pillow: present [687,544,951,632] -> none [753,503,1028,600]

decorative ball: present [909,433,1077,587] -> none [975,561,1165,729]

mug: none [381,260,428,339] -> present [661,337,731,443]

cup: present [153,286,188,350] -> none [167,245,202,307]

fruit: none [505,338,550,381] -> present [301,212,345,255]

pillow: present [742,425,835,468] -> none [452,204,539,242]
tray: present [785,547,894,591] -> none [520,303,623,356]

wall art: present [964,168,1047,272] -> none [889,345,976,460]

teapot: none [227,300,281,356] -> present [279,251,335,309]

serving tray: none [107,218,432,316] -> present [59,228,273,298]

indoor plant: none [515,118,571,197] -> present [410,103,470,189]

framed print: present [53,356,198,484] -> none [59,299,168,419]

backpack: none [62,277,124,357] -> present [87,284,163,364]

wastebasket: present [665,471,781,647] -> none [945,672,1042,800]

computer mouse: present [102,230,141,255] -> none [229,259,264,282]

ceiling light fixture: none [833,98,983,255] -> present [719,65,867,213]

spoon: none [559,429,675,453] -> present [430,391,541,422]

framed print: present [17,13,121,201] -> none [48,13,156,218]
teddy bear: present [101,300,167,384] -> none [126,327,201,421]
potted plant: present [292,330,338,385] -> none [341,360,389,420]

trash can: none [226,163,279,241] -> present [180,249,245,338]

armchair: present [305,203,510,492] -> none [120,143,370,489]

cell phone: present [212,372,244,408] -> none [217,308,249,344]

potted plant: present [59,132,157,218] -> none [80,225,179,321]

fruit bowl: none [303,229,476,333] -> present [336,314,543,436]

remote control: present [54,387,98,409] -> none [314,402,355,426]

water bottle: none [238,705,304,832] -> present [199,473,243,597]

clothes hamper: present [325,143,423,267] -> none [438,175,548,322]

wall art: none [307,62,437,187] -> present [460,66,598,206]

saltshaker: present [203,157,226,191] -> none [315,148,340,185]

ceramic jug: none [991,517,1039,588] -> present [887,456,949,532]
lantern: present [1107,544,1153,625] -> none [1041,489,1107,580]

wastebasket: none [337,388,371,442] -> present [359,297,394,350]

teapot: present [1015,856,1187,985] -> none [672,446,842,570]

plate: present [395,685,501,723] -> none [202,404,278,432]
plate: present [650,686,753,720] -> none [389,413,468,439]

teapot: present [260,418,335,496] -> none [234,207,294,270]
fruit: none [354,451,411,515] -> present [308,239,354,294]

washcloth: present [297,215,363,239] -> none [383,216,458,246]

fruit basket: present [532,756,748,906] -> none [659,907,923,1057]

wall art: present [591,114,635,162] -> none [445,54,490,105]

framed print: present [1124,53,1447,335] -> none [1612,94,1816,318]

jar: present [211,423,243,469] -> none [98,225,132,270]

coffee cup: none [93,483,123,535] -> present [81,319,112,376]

========================

#### The task:
Each line in the entries above, starting at the line with "wall art: none" and ending at the line with "wastebasket: none [337,388,371,442]", is to be printed exactly, and only those lines.

#### Your solution:
wall art: none [307,62,437,187] -> present [460,66,598,206]

saltshaker: present [203,157,226,191] -> none [315,148,340,185]

ceramic jug: none [991,517,1039,588] -> present [887,456,949,532]
lantern: present [1107,544,1153,625] -> none [1041,489,1107,580]

wastebasket: none [337,388,371,442] -> present [359,297,394,350]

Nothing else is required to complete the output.